Your task is to print every entry below exactly as given.
[[ Records shown, beginning ]]
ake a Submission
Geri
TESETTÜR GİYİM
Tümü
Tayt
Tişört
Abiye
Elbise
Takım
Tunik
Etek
[[ Records shown, end ]]
# Reply to the task
ake a Submission
Geri
TESETTÜR GİYİM
Tümü
Tayt
Tişört
Abiye
Elbise
Takım
Tunik
Etek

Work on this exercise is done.